En un estudio, publicado en Obesity, se analizó a 2.527 hombres y mujeres de más de 50 años, y se cuantificó el estrés mediante la medición de los niveles de cortisol, la hormona del estrés, en recortes de cabello de 2 centímetros, o de casi dos meses de crecimiento.

El estudio, controlado por edad, sexo, etnicidad, tabaquismo, la diabetes y otros factores que podrían asociarse con la obesidad, encontró que cuanto mayor sea el nivel de cortisol, mayor será el peso corporal, el índice de masa corporal (IMC) y la circunferencia de la cintura. Los niveles altos de cortisol también estuvieron relacionados con obesidad persistente a lo largo del tiempo.

Los estudios anteriores se habían basado en mediciones del cortisol en sangre, orina o saliva, las cuales pueden variar según el momento del día y afectarse por situaciones temporales u otros factores.

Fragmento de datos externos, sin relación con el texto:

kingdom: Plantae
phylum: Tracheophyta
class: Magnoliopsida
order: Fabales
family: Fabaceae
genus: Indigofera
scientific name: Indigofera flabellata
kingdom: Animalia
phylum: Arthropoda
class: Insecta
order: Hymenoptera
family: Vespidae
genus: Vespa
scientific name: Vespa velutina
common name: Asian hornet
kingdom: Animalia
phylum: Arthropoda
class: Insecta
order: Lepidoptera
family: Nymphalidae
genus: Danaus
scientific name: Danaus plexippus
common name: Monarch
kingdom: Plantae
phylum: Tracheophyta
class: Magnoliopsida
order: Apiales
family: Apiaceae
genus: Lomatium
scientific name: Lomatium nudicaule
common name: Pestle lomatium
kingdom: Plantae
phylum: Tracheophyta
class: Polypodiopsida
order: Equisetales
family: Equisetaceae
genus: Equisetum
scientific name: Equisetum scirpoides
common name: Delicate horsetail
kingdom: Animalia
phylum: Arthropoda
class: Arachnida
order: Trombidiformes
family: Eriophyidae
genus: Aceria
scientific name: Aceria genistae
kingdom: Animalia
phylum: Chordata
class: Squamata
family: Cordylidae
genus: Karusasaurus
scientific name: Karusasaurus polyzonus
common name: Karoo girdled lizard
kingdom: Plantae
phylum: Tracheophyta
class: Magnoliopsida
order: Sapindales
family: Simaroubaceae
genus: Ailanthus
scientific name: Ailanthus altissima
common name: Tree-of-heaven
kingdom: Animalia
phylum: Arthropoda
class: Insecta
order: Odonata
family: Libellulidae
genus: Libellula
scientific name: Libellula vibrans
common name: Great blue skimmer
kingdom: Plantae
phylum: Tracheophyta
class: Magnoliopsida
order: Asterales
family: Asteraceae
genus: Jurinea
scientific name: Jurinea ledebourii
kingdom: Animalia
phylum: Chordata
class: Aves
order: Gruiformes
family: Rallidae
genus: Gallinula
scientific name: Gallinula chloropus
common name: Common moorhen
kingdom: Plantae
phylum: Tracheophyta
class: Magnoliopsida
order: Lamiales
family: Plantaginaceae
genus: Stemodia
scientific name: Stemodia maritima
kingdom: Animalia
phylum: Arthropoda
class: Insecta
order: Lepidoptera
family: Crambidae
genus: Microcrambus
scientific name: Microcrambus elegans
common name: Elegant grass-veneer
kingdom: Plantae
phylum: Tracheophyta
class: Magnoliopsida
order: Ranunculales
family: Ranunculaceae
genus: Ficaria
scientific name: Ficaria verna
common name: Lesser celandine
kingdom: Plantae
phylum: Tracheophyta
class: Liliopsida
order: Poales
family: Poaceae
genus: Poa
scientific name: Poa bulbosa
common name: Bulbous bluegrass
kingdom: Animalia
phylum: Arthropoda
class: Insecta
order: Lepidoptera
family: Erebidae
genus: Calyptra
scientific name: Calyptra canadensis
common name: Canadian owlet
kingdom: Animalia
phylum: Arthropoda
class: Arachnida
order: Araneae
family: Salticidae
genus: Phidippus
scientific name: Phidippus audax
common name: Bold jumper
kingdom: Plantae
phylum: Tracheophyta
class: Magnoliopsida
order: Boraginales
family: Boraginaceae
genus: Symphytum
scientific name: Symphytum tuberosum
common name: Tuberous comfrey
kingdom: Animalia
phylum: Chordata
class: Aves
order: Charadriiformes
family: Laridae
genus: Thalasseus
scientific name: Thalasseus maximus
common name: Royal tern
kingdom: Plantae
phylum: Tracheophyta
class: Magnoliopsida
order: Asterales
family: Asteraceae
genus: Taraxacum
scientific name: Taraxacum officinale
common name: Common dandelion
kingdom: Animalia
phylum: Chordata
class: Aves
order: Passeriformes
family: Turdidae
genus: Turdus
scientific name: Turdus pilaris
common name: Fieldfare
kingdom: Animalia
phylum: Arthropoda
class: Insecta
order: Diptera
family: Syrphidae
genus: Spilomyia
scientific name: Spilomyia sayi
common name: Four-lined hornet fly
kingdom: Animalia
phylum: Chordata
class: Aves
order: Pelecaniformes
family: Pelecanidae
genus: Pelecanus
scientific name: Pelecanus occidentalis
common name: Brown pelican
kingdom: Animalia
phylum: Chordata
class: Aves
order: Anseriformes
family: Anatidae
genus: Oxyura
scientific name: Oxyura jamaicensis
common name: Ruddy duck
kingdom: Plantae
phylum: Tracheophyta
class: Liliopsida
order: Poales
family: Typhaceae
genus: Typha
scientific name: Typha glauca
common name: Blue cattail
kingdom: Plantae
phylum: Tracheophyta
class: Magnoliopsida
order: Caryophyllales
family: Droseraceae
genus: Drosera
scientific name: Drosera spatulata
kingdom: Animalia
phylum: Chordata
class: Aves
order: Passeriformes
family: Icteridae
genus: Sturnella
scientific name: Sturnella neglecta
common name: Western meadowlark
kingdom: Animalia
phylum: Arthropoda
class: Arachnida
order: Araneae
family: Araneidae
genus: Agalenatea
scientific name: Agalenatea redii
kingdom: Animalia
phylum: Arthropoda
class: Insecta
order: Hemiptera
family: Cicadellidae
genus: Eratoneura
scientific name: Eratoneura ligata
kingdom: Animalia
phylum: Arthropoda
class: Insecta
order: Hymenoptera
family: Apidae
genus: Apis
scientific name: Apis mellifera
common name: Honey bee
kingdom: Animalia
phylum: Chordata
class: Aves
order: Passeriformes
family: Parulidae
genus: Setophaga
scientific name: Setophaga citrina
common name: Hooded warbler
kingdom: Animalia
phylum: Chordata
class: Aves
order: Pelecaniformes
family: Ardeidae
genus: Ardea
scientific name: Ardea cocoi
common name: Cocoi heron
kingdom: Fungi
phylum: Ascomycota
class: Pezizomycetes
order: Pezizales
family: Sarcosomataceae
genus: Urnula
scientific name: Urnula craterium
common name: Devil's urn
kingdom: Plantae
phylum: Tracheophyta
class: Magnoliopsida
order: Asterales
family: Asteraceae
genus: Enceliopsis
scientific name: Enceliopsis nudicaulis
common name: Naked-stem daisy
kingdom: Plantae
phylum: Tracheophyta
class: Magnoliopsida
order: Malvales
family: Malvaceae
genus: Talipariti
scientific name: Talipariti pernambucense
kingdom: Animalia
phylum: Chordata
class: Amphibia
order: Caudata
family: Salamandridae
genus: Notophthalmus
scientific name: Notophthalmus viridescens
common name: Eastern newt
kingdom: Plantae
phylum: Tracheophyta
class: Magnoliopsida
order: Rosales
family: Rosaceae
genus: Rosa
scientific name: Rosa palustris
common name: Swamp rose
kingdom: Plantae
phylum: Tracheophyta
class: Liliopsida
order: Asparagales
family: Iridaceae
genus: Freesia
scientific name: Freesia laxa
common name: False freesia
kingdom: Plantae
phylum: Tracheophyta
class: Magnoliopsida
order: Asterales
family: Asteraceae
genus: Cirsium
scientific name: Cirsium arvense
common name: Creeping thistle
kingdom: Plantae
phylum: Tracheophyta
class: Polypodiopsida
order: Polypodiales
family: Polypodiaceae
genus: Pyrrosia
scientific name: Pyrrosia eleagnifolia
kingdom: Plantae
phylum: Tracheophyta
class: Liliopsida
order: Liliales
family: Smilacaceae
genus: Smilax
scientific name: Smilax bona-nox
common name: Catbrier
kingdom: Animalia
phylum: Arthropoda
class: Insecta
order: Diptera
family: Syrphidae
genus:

Este estudio, en cambio, pudo medir los niveles generales de estrés a lo largo de dos meses para obtener un panorama del efecto a largo plazo.

Los investigadores reconocen que no pudieron determinar si la cronicidad de los niveles altos de cortisol es causa o consecuencia de la obesidad (sentirte “gordo”, por ejemplo, podría aumentar tus niveles de estrés).

La autora principal, Sarah E. Jackson, epidemióloga del University College London, dijo que, aunque no sea posible eliminar el estrés, “puedes encontrar maneras de controlarlo. Incluso es posible que te ayude estar consciente de que el estrés puede hacerte comer más”.